*TASK DATA*:
=== Section Start ===

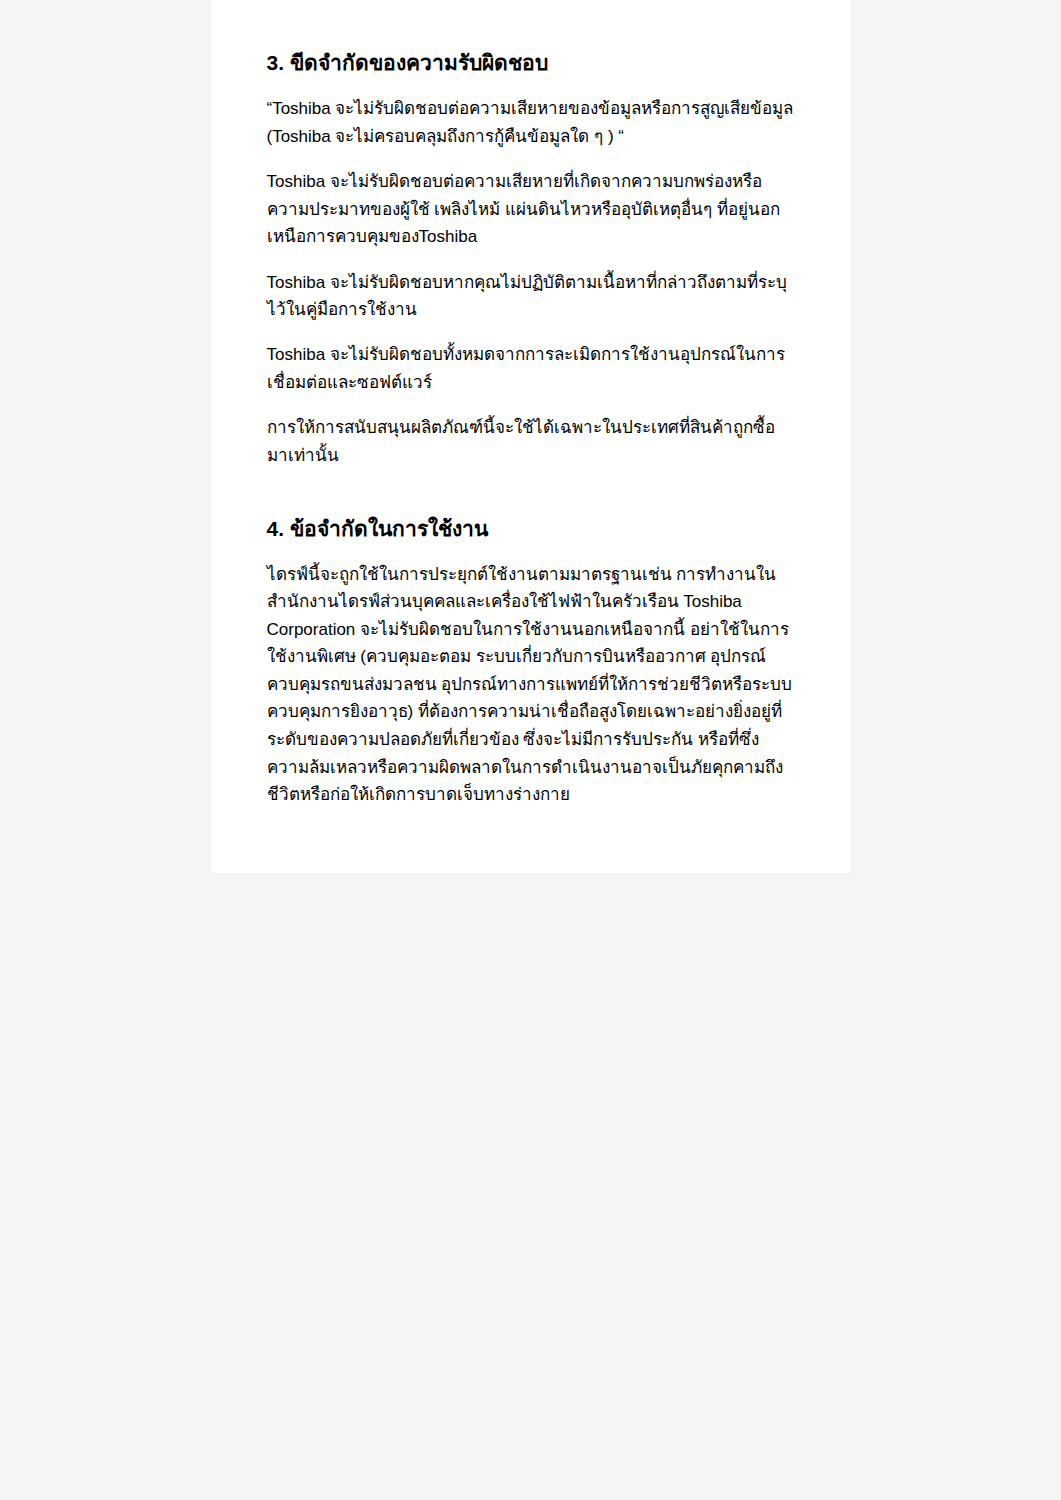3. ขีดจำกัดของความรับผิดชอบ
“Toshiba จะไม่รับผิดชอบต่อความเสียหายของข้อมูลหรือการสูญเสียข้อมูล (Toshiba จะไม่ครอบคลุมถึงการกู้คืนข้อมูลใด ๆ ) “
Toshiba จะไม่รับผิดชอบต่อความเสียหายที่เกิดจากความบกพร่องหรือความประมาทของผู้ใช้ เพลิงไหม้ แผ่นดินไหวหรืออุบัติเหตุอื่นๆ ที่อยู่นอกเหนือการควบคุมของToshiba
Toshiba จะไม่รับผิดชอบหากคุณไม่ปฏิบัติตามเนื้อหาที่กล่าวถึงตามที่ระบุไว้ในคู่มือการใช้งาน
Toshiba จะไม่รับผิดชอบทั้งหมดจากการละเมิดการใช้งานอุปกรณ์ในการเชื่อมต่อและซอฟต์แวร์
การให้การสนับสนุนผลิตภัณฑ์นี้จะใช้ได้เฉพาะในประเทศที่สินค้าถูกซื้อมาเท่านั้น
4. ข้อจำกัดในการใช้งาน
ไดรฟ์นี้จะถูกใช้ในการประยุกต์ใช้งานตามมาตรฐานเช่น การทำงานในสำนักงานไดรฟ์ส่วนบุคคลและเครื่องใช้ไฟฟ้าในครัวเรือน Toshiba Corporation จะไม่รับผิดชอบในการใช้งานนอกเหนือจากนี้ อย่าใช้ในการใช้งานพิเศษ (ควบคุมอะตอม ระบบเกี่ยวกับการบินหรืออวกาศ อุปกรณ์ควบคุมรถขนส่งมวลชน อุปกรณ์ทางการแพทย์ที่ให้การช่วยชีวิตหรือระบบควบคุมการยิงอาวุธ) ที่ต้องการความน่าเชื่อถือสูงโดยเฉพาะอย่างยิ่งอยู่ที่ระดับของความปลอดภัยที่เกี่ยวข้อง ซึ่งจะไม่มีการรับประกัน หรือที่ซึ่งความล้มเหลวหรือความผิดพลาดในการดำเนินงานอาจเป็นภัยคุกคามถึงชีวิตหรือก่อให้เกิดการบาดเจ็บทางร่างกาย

=== Section End ===

*WHAT IS EXPECTED*: Copy the material exactly as written and leave every picture behind.

*RESULT*:
3. ขีดจำกัดของความรับผิดชอบ
“Toshiba จะไม่รับผิดชอบต่อความเสียหายของข้อมูลหรือการสูญเสียข้อมูล (Toshiba จะไม่ครอบคลุมถึงการกู้คืนข้อมูลใด ๆ ) “
Toshiba จะไม่รับผิดชอบต่อความเสียหายที่เกิดจากความบกพร่องหรือความประมาทของผู้ใช้ เพลิงไหม้ แผ่นดินไหวหรืออุบัติเหตุอื่นๆ ที่อยู่นอกเหนือการควบคุมของToshiba
Toshiba จะไม่รับผิดชอบหากคุณไม่ปฏิบัติตามเนื้อหาที่กล่าวถึงตามที่ระบุไว้ในคู่มือการใช้งาน
Toshiba จะไม่รับผิดชอบทั้งหมดจากการละเมิดการใช้งานอุปกรณ์ในการเชื่อมต่อและซอฟต์แวร์
การให้การสนับสนุนผลิตภัณฑ์นี้จะใช้ได้เฉพาะในประเทศที่สินค้าถูกซื้อมาเท่านั้น
4. ข้อจำกัดในการใช้งาน
ไดรฟ์นี้จะถูกใช้ในการประยุกต์ใช้งานตามมาตรฐานเช่น การทำงานในสำนักงานไดรฟ์ส่วนบุคคลและเครื่องใช้ไฟฟ้าในครัวเรือน Toshiba Corporation จะไม่รับผิดชอบในการใช้งานนอกเหนือจากนี้ อย่าใช้ในการใช้งานพิเศษ (ควบคุมอะตอม ระบบเกี่ยวกับการบินหรืออวกาศ อุปกรณ์ควบคุมรถขนส่งมวลชน อุปกรณ์ทางการแพทย์ที่ให้การช่วยชีวิตหรือระบบควบคุมการยิงอาวุธ) ที่ต้องการความน่าเชื่อถือสูงโดยเฉพาะอย่างยิ่งอยู่ที่ระดับของความปลอดภัยที่เกี่ยวข้อง ซึ่งจะไม่มีการรับประกัน หรือที่ซึ่งความล้มเหลวหรือความผิดพลาดในการดำเนินงานอาจเป็นภัยคุกคามถึงชีวิตหรือก่อให้เกิดการบาดเจ็บทางร่างกาย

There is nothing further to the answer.